## Source extract

· · · · ·

Tracking ML Models: Designing Good Checkpoints
I’ve got sweat pouring down my face. My arms are heavy, knees weak, and the model ain’t ready. This is how it feels when tasked with recreating or modifying an experiment. I go to load the model and the doom sets in as I notice none of the valuable information was stored in the checkpoint file and I cannot find it anywhere else in all of the stored artifacts for the experiment.
When people run experiments and train models they often do not log or save all the important information about the model. There are many things to consider when designing tools for training models. A good training tool saves artifacts that allow users to understand the models performance and behavior. It also allows users to fine-tune from checkpoints, optimize inferences, reproduce experiments, and more. Let’s focus on the model checkpoint in this article and how to effectively track the model as it trains.

· · · · ·

## Problem to work on
What does a good training tool save, according to the article on designing model checkpoints?

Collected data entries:
· · · · ·

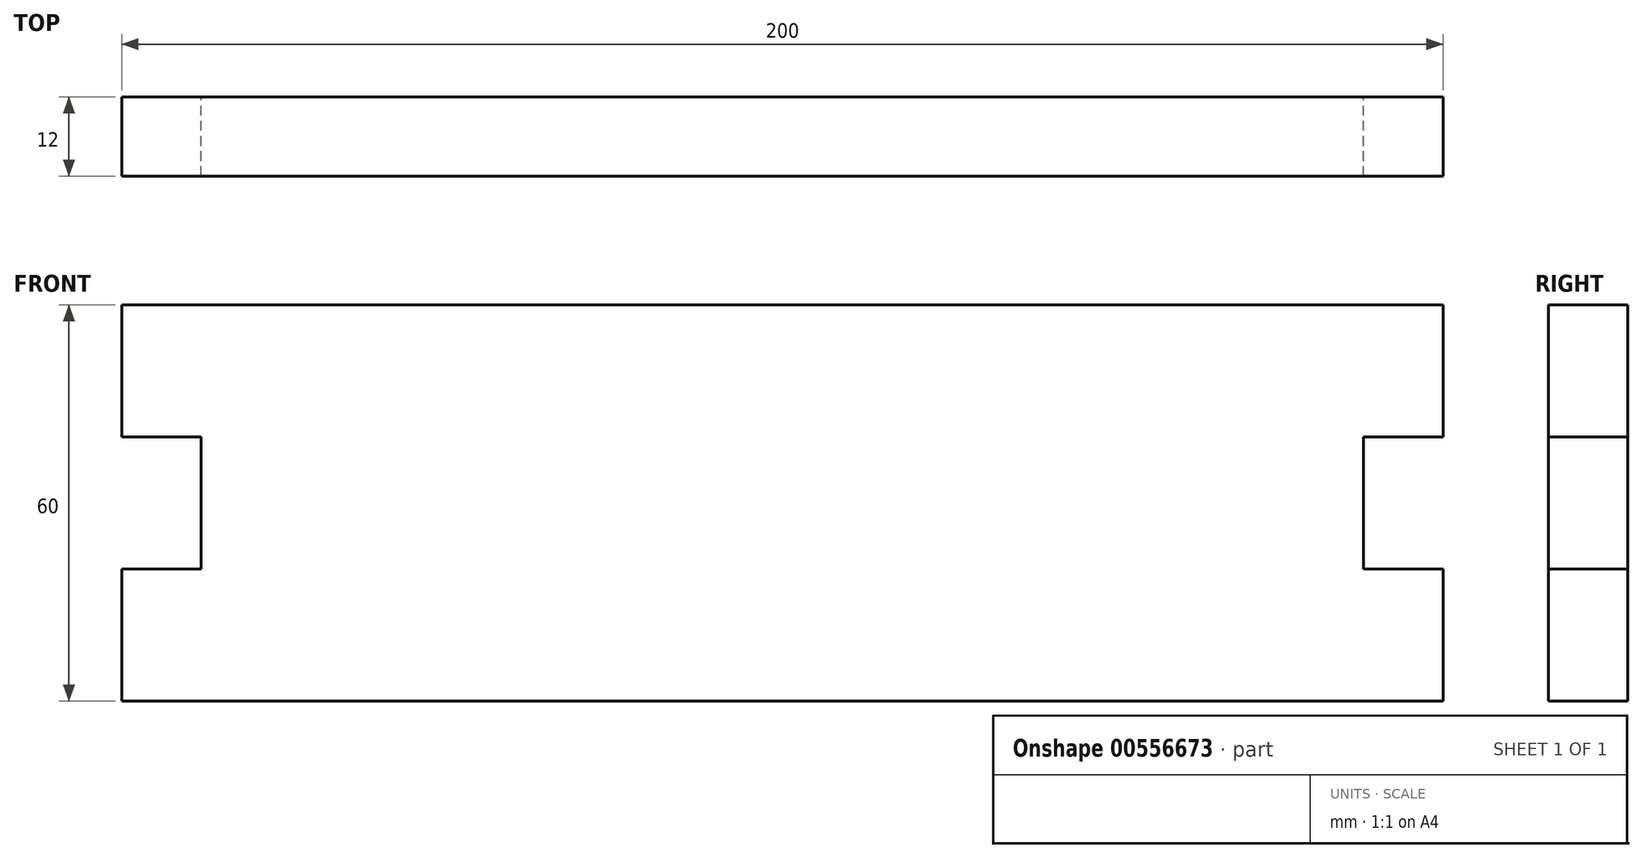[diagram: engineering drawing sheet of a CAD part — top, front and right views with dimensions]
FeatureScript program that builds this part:
annotation { "Feature Type Name" : "Feature", "Feature Type Description" : "" }
export const myFeature = defineFeature(function(context is Context, id is Id, definition is map)
    precondition{}
    {
        {
            var Q0;
            Q0=qCreatedBy(makeId("Front.planeOp"),FACE);
            var sketch = newSketch(context, id + "F0", { "sketchPlane" : qUnion([Q0])});
            skLineSegment(sketch, "E0", {"start": v(0, 0) * mm, "end": v(0, 20) * mm});
            skLineSegment(sketch, "E1", {"start": v(0, 20) * mm, "end": v(12, 20) * mm});
            skLineSegment(sketch, "E2", {"start": v(12, 20) * mm, "end": v(12, 40) * mm});
            skLineSegment(sketch, "E3", {"start": v(12, 40) * mm, "end": v(0, 40) * mm});
            skLineSegment(sketch, "E4", {"start": v(0, 40) * mm, "end": v(0, 60) * mm});
            skLineSegment(sketch, "E5", {"start": v(0, 60) * mm, "end": v(100, 60) * mm});
            skLineSegment(sketch, "E6", {"start": v(100, 60) * mm, "end": v(100, 0) * mm, "construction": true});
            skLineSegment(sketch, "E7", {"start": v(100, 0) * mm, "end": v(0, 0) * mm});
            skLineSegment(sketch, "E8.MirrorCS", {"start": v(188, 40) * mm, "end": v(200, 40) * mm});
            skLineSegment(sketch, "E9.MirrorCS", {"start": v(200, 20) * mm, "end": v(188, 20) * mm});
            skLineSegment(sketch, "E10.MirrorCS", {"start": v(100, 0) * mm, "end": v(200, 0) * mm});
            skLineSegment(sketch, "E11.MirrorCS", {"start": v(200, 40) * mm, "end": v(200, 60) * mm});
            skLineSegment(sketch, "E12.MirrorCS", {"start": v(200, 60) * mm, "end": v(100, 60) * mm});
            skLineSegment(sketch, "E13.MirrorCS", {"start": v(188, 20) * mm, "end": v(188, 40) * mm});
            skLineSegment(sketch, "E14.MirrorCS", {"start": v(200, 0) * mm, "end": v(200, 20) * mm});
            skSolve(sketch);
        }
        {
            var Q0;
            Q0 = qSketchRegion(id + "F0", true);
            extrude(context, id + "F1", {"entities" : qUnion([Q0]), "endBound" : BoundingType.SYMMETRIC, "depth" : 12 * mm, "offsetDistance" : 25 * mm});
        }
    });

· · · · ·

## Problem solution
Artifacts that allow users to understand how the model performs and behaves.